• [Work required] Using the records below, quote only the span that opens with the line containing "It will be the" and closes with the line containing "Marysville, WA 98270", exactly and inclusively.

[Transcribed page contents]
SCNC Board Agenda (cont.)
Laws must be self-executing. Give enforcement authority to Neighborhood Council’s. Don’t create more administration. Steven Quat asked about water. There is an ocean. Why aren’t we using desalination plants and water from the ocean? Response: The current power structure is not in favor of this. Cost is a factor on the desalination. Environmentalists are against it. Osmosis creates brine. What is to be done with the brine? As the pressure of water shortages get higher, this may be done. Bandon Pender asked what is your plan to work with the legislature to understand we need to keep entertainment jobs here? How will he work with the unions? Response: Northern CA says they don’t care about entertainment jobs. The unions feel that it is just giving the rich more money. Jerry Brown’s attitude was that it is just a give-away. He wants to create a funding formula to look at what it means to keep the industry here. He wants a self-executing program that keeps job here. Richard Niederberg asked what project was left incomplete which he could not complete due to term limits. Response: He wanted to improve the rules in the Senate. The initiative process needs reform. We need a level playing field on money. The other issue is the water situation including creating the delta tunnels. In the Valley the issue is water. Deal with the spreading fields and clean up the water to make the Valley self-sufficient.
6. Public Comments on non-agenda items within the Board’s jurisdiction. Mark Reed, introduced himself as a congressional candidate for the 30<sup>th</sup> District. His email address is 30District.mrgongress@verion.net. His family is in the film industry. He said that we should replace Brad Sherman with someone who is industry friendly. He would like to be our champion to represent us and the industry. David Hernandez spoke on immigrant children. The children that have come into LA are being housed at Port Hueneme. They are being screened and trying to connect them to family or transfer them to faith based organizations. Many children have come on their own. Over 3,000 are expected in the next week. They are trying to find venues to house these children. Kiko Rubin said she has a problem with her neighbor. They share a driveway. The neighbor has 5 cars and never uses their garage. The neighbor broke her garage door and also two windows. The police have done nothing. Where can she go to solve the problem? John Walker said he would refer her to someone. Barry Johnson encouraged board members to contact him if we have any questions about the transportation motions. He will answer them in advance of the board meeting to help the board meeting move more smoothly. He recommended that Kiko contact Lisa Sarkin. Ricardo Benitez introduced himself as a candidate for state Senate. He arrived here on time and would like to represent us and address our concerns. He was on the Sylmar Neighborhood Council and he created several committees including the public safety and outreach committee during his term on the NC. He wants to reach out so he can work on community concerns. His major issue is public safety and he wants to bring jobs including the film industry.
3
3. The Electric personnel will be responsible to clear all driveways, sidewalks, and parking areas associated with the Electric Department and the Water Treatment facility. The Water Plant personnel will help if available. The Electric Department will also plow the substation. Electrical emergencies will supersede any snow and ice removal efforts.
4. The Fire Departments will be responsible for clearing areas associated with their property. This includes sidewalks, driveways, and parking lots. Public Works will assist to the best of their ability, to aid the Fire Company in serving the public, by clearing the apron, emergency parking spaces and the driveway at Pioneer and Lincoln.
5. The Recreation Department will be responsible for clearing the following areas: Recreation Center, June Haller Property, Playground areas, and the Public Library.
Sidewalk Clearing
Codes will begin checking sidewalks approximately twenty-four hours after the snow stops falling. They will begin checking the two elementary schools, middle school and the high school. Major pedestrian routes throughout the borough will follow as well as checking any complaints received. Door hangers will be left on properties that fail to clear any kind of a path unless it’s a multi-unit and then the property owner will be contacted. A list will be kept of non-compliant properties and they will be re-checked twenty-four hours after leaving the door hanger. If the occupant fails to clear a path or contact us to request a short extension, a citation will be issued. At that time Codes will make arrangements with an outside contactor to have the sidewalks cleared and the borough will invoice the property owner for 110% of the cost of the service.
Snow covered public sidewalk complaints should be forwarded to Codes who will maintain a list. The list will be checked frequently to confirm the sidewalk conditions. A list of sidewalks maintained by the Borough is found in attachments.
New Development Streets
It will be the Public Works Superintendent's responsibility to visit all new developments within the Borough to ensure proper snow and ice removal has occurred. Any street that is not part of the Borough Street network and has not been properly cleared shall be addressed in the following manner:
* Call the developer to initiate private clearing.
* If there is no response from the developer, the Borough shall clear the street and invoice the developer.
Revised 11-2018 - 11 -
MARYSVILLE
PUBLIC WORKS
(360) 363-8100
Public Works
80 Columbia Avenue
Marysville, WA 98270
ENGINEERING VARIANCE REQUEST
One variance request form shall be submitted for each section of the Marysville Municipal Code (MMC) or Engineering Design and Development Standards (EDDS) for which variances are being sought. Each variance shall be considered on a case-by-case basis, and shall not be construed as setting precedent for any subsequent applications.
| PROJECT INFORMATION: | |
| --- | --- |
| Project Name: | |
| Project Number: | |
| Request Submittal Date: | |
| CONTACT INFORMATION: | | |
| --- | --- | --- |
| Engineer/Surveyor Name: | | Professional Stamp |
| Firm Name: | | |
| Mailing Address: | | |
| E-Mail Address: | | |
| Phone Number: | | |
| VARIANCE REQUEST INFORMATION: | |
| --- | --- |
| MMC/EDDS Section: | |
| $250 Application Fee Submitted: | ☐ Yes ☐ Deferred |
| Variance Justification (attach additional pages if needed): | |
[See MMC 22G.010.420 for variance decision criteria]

• [Answer area]
It will be the Public Works Superintendent's responsibility to visit all new developments within the Borough to ensure proper snow and ice removal has occurred. Any street that is not part of the Borough Street network and has not been properly cleared shall be addressed in the following manner:
* Call the developer to initiate private clearing.
* If there is no response from the developer, the Borough shall clear the street and invoice the developer.
Revised 11-2018 - 11 -
MARYSVILLE
PUBLIC WORKS
(360) 363-8100
Public Works
80 Columbia Avenue
Marysville, WA 98270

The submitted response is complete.